READING TEXT:
=-=-=

Let me catch you up:
The CDT stretches across 3,000 miles, taking hikers over the geological midpoint of the United States, from Canada to Mexico
You’ve probably hiked some of it without knowing it. Some of Colorado’s most popular trails — including the hike to Grays Peak — are small stretches of the CDT
There are roughly 160 miles of “gaps” in the trail. Here, hikers need to hop on the road to walk from trailhead to trailhead
A bill to finish the CDT by closing those gaps is currently making its way through congress
Congressman Joe Neguse has been a driving force behind the CDT Completion Act. One of the bigger gaps in the trail is located in his district1, just east of Steamboat Springs and north of Kremmling.
How this Impacts You
The CDT completion act is mercifully only seven pages long. I’ve embedded it here in case you’d like to read it for yourself. But I’ll be going over the main points in this article.
Even if you have no intention of ever hiking the CDT in its entirety, its completion may still impact your outdoor experience. Logbook estimates from the CDT Coalition — a non-profit working to promote and protect the trail — put the number of end-to-end hikers in the hundreds.
But the number of people hiking segments of the trail each year are in the tens of thousands. This use estimate tracks hikers on Colorado’s most popular peaks:
There are two important takeaways from this graph:2
Overall trail use has been increasing steadily for years. So has the crowding.
A huge chunk of that growth has been on the Grays and Torreys trail, to the tune of 30,000—35,000 hikers
The Grays and Torreys trail is itself an extremely popular section of the CDT. Trail crowding is too complex a topic to address here. I plan to fully explore it in an upcoming series.
For now: expanding a robust trail which can handle a high amount of traffic is a great way to spread out people, cars, and traffic.
Who’s in the Neighborhood?
One of the targets for completing the CDT is a spot called “Muddy Pass,” located in Northern Colorado. This 14-mile break in the trail occurs between Steamboat Springs, and Granby Lake.
These areas are called “Gateway Communities;” towns and cities that provide easy access to the trails. They market themselves as jumping-off points to visit if you plan to hike a section of the trail, or re-supply locations if you are a thru-hiker.
Right now: hikers at the gap need to walk for miles alongside two busy roads: County Road 53, and State Highway 14.

=-=-=

TASK ITEM:
In the CDT text, how long is the break in the trail at Muddy Pass?

=-=-=

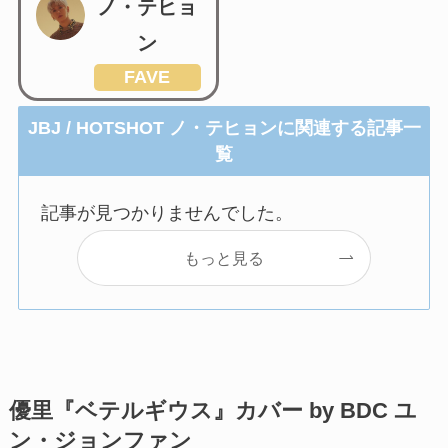
ノ・テヒョ
ン
FAVE
JBJ / HOTSHOT ノ・テヒョンに関連する記事一
覧
記事が見つかりませんでした。
もっと見る
優里『ベテルギウス』カバー by BDC ユ
ン・ジョンファン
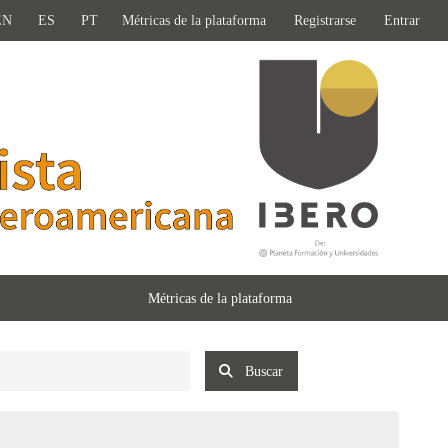
EN
ES
PT
Métricas de la plataforma
Registrarse
Entrar
Métricas de la plataforma
Buscar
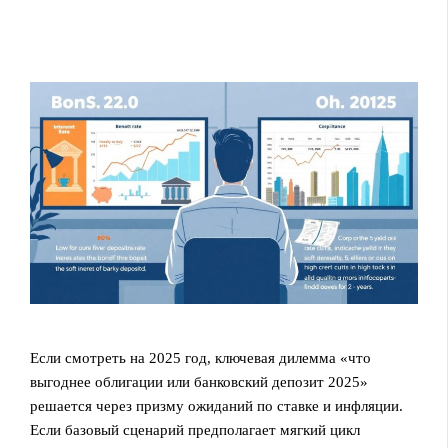
Если смотреть на 2025 год, ключевая дилемма «что
выгоднее облигации или банковский депозит 2025»
решается через призму ожиданий по ставке и инфляции.
Если базовый сценарий предполагает мягкий цикл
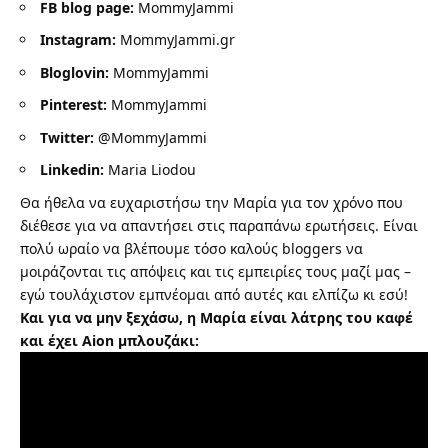
FB blog page:
MommyJammi
Instagram:
MommyJammi.gr
Bloglovin:
MommyJammi
Pinterest:
MommyJammi
Twitter:
@MommyJammi
Linkedin:
Maria Liodou
Θα ήθελα να ευχαριστήσω την Μαρία για τον χρόνο που
διέθεσε για να απαντήσει στις παραπάνω ερωτήσεις. Είναι
πολύ ωραίο να βλέπουμε τόσο καλούς bloggers να
μοιράζονται τις απόψεις και τις εμπειρίες τους μαζί μας –
εγώ τουλάχιστον εμπνέομαι από αυτές και ελπίζω κι εσύ!
Και για να μην ξεχάσω, η Μαρία είναι λάτρης του καφέ
και έχει Aion μπλουζάκι:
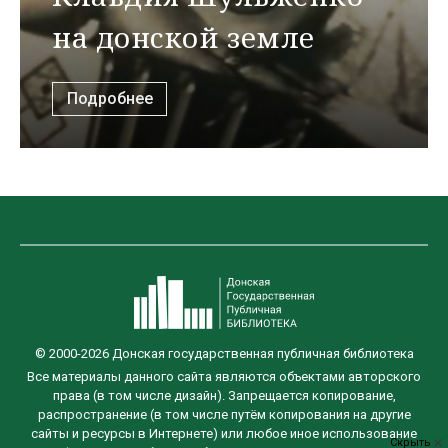
на донской земле
Подробнее
© 2000-2026 Донская государственная публичная библиотека
Все материалы данного сайта являются объектами авторского
права (в том числе дизайн). Запрещается копирование,
распространение (в том числе путём копирования на другие
сайты и ресурсы в Интернете) или любое иное использование
Скрыть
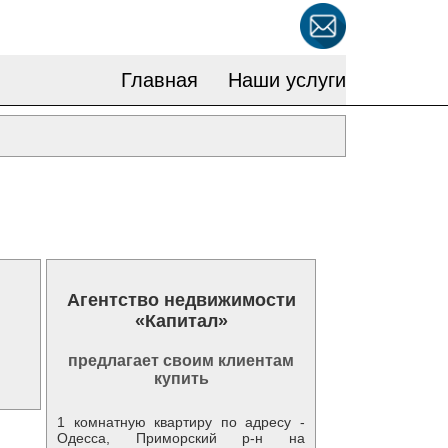
Главная
Наши услуги
Агентство недвижимости
«Капитал»
предлагает своим клиентам
купить
1 комнатную квартиру по адресу -
Одесса, Приморский р-н на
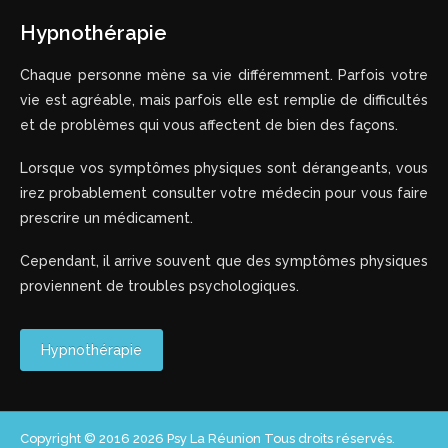
Hypnothérapie
Chaque personne mène sa vie différemment. Parfois votre
vie est agréable, mais parfois elle est remplie de difficultés
et de problèmes qui vous affectent de bien des façons.
Lorsque vos symptômes physiques sont dérangeants, vous
irez probablement consulter votre médecin pour vous faire
prescrire un médicament.
Cependant, il arrive souvent que des symptômes physiques
proviennent de troubles psychologiques.
Hypnothérapie
Copyright © 2016 2026
Psy La Réunion
Tous droits réservés.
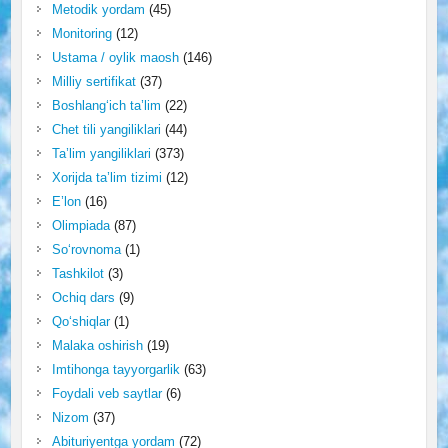
Metodik yordam
(45)
Monitoring
(12)
Ustama / oylik maosh
(146)
Milliy sertifikat
(37)
Boshlang‘ich ta’lim
(22)
Chet tili yangiliklari
(44)
Ta’lim yangiliklari
(373)
Xorijda ta’lim tizimi
(12)
E’lon
(16)
Olimpiada
(87)
So‘rovnoma
(1)
Tashkilot
(3)
Ochiq dars
(9)
Qo‘shiqlar
(1)
Malaka oshirish
(19)
Imtihonga tayyorgarlik
(63)
Foydali veb saytlar
(6)
Nizom
(37)
Abituriyentga yordam
(72)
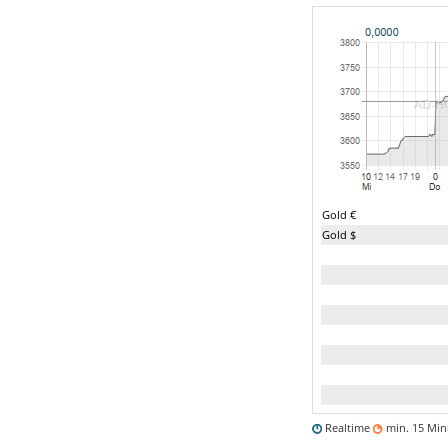
Gold €
Gold $
Realtime
min. 15 Mi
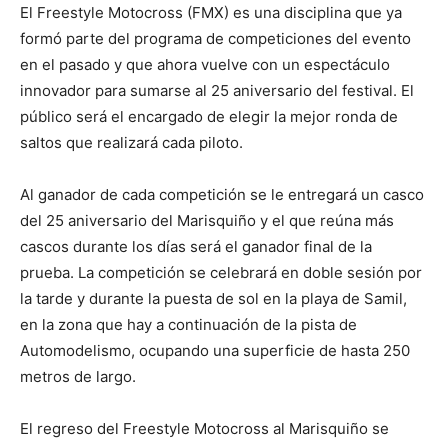
El Freestyle Motocross (FMX) es una disciplina que ya
formó parte del programa de competiciones del evento
en el pasado y que ahora vuelve con un espectáculo
innovador para sumarse al 25 aniversario del festival. El
público será el encargado de elegir la mejor ronda de
saltos que realizará cada piloto.
Al ganador de cada competición se le entregará un casco
del 25 aniversario del Marisquiño y el que reúna más
cascos durante los días será el ganador final de la
prueba. La competición se celebrará en doble sesión por
la tarde y durante la puesta de sol en la playa de Samil,
en la zona que hay a continuación de la pista de
Automodelismo, ocupando una superficie de hasta 250
metros de largo.
El regreso del Freestyle Motocross al Marisquiño se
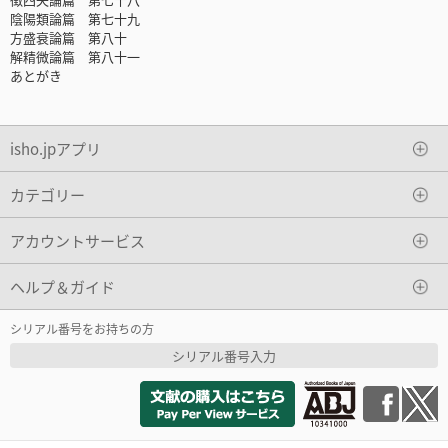
陰陽類論篇 第七十九
方盛衰論篇 第八十
解精微論篇 第八十一
あとがき
isho.jpアプリ
カテゴリー
アカウントサービス
ヘルプ＆ガイド
シリアル番号をお持ちの方
シリアル番号入力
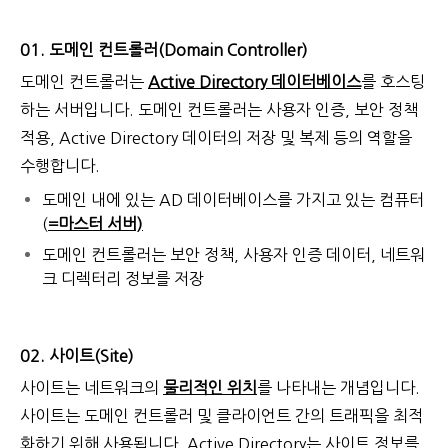
01. 도메인 컨트롤러(Domain Controller)
도메인 컨트롤러는
Active Directory 데이터베이스
를 호스팅
하는 서버입니다. 도메인 컨트롤러는 사용자 인증, 보안 정책
적용, Active Directory 데이터의 저장 및 복제 등의 역할을
수행합니다.
도메인 내에 있는 AD 데이터베이스를 가지고 있는 컴퓨터
(
=마스터 서버)
도메인 컨트롤러는 보안 정책, 사용자 인증 데이터, 네트워
크 디렉터리 정보를 저장
02. 사이트(Site)
사이트는 네트워크의
물리적인 위치
를 나타내는 개념입니다.
사이트는 도메인 컨트롤러 및 클라이언트 간의 트래픽을 최적
화하기 위해 사용됩니다. Active Directory는 사이트 정보를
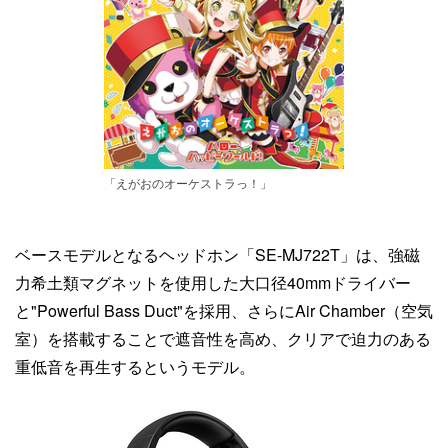
「えがおのオーケストラっ！」
ベースモデルとなるヘッドホン「SE-MJ722T」は、強磁
力希土類マグネットを使用した大口径40mmドライバー
と"Powerful Bass Duct"を採用、さらにAir Chamber（空気
室）を搭載することで遮音性を高め、クリアで迫力のある
重低音を再生するというモデル。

=-=-=

REPLY TO THE TASK:
14 miles